**Page excerpt**
# Espresso practice / tasting



## Cafemina (Mar 16, 2019)

Hi all,

I am a total beginner. I'd like to ask how do you practice making coffee without over dosing on caffeine?










I find it much easier to have many shots of whisky than having many shots of espresso . How do you do it?


----------



## Deeez Nuuutz (Apr 15, 2018)

Hi,

Take very small sips or spit it out.

Professional cuppers spit it out and rinse with water.


----------



## MWJB (Feb 28, 2012)

Don't drink many shots, keep it to a few, don't get into a frenzy as you'll just waste coffee & get frustrated.

Note down your dose, weight of coffee in the cup (on the drip tray - maybe start aiming for 1:3 to 1:4 if not making big milk drinks) and grind setting. Note shot time - if it's well under 20s, then maybe have a tentative sip, but it's unlikely to be great. Definitely have a rough score on how much you liked it, doesn't need to be complicated, just 'nasty, OK, nice' to start with, if a particular thing stands out, like 'weak', or 'sour' too?

Be sure to taste the last sips of a shot too, as the top can taste quite different to the bottom.

Have a pause between sessions, rationalise what has happened.

If most/all your shots are weak, run very fast, sour, grind finer, still weak? Go 1:2.5?

Don't steer shots by tamping hard/soft, use grind setting.

Don't grind straight into the portafilter, grind into a cup/jug & give it a shake & transfer to portafilter, making sure you have the dose you want (keep to +/-0.1g)

If most/all your shots are sour/so intense you can't really identify anything, grind coarser & maybe stay at the longer side of brew ratio.

If you get to the end of the bag and you have enjoyed nothing, ask for help (with as much info as you can give, shot by shot.).


----------



## Cafemina (Mar 16, 2019)

Thanks for all the tips!


----------

**To do**
A – In the espresso practice thread, what do professional cuppers do with the coffee they taste?
B – List every brew ratio mentioned in the espresso practice thread.

(Items drawn from a data source)
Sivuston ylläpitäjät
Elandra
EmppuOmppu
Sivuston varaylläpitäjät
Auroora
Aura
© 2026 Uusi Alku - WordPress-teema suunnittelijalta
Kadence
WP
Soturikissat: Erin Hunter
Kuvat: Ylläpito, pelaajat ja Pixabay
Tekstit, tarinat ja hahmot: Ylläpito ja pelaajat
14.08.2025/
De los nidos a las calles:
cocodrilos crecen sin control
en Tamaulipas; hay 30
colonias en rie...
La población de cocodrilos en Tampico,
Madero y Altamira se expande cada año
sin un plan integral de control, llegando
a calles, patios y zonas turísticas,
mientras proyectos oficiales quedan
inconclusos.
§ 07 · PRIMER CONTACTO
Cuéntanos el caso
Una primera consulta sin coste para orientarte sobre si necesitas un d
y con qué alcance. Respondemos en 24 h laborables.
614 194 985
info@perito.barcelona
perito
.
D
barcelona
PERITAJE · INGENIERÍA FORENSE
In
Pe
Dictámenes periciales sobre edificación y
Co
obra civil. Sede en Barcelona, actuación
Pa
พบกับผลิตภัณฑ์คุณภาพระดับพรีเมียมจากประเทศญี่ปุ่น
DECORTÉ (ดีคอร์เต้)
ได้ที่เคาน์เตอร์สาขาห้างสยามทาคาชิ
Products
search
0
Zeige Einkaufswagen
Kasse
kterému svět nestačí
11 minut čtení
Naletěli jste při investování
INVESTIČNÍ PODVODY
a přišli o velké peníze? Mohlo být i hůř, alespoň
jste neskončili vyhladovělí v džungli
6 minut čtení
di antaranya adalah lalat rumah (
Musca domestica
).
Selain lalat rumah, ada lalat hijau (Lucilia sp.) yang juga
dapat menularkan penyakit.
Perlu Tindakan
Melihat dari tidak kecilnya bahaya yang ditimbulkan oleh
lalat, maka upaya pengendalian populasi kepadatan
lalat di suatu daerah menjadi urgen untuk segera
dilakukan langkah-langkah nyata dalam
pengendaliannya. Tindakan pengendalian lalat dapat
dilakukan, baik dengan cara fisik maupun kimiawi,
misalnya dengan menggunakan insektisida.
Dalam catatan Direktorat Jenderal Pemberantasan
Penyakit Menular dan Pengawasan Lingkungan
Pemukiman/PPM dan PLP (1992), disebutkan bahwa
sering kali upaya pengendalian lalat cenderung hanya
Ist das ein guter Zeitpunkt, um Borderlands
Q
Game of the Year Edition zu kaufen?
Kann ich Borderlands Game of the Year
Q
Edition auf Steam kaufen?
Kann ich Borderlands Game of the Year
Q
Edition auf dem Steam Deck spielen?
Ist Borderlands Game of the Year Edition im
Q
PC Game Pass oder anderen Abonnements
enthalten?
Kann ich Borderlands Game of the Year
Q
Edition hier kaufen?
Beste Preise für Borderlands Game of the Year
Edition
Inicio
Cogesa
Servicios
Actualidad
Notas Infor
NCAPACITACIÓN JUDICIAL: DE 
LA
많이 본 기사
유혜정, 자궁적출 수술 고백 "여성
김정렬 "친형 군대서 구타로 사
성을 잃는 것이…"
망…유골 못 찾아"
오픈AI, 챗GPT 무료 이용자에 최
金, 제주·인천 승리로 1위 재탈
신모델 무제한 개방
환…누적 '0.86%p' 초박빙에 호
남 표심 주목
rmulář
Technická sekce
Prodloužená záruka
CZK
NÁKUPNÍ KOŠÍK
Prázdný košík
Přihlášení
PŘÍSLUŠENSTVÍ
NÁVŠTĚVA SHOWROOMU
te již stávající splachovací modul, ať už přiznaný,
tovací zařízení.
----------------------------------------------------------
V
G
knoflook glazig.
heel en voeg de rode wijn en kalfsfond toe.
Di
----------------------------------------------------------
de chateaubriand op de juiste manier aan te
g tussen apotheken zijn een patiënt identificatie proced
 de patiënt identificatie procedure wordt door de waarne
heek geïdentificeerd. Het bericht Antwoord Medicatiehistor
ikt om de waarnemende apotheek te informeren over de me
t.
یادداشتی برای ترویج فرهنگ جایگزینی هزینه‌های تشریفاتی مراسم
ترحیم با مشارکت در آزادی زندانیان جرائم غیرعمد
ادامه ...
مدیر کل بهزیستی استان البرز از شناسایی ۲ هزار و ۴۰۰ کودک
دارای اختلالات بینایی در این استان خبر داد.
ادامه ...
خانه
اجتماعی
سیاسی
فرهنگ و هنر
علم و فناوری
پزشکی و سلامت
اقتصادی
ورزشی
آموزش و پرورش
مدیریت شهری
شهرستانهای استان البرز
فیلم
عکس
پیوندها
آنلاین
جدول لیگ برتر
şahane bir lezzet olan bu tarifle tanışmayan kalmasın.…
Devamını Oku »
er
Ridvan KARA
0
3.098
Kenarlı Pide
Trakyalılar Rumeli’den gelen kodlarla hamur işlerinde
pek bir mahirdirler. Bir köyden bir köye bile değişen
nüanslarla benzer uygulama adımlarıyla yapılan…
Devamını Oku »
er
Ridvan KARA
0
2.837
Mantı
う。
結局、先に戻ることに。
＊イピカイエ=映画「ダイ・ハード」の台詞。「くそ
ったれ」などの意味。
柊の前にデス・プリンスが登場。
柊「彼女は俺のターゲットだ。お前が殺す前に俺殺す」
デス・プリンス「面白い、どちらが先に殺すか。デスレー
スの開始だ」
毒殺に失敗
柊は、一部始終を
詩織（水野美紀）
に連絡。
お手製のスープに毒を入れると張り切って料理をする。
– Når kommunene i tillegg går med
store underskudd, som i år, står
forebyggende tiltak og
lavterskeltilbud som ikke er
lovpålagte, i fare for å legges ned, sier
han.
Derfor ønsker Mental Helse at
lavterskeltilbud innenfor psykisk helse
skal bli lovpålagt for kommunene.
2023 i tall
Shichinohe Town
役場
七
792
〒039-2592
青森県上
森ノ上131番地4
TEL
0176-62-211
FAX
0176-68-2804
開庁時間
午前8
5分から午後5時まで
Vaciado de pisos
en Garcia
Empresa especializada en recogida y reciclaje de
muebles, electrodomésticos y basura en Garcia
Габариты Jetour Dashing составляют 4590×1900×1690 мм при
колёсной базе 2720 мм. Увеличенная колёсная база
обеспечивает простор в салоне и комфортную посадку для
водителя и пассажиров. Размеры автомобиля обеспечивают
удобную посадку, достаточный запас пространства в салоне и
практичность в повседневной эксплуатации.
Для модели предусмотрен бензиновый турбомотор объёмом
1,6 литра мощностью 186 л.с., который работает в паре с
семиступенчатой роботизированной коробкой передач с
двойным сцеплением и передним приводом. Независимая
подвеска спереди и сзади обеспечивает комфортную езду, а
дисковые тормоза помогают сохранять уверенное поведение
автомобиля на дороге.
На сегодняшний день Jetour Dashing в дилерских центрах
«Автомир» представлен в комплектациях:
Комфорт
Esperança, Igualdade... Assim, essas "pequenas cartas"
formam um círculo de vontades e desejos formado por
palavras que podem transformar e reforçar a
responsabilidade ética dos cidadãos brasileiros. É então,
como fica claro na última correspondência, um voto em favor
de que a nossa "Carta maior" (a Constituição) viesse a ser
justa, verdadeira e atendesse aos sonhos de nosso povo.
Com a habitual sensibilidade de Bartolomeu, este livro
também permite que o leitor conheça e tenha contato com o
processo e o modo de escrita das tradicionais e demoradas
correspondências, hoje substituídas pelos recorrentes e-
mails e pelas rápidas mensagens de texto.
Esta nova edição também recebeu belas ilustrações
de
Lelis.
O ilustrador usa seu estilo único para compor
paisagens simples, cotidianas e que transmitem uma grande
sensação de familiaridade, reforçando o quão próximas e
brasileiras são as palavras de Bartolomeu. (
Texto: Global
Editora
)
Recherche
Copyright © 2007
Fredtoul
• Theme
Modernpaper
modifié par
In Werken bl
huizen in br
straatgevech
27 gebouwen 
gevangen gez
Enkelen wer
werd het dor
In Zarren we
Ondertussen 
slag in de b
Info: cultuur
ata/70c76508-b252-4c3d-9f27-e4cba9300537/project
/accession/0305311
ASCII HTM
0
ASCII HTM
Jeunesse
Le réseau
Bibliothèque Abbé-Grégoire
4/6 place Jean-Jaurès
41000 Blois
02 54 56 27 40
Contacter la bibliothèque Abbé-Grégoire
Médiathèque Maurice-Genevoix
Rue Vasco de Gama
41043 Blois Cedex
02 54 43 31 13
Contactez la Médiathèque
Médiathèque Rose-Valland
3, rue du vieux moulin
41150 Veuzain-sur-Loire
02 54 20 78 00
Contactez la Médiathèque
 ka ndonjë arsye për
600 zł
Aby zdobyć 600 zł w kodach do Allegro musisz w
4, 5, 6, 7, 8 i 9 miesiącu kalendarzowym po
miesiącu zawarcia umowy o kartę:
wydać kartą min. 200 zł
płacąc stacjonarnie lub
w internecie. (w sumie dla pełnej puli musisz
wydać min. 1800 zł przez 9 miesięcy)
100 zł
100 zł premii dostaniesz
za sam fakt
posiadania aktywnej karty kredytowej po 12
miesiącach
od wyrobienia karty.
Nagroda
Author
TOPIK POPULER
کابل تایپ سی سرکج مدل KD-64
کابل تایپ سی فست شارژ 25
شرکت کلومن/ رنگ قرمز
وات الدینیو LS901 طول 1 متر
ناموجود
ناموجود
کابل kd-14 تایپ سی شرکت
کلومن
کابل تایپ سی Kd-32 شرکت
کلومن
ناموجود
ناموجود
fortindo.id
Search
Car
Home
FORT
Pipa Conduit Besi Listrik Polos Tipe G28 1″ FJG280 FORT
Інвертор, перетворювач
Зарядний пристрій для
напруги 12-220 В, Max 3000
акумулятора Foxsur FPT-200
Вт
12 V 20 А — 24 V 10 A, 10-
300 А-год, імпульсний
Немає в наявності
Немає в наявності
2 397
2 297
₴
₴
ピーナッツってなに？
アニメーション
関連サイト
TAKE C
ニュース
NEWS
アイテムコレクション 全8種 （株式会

**Solved tasks**
A – They spit it out and rinse with water.

B – 1:3, 1:4, 1:2.5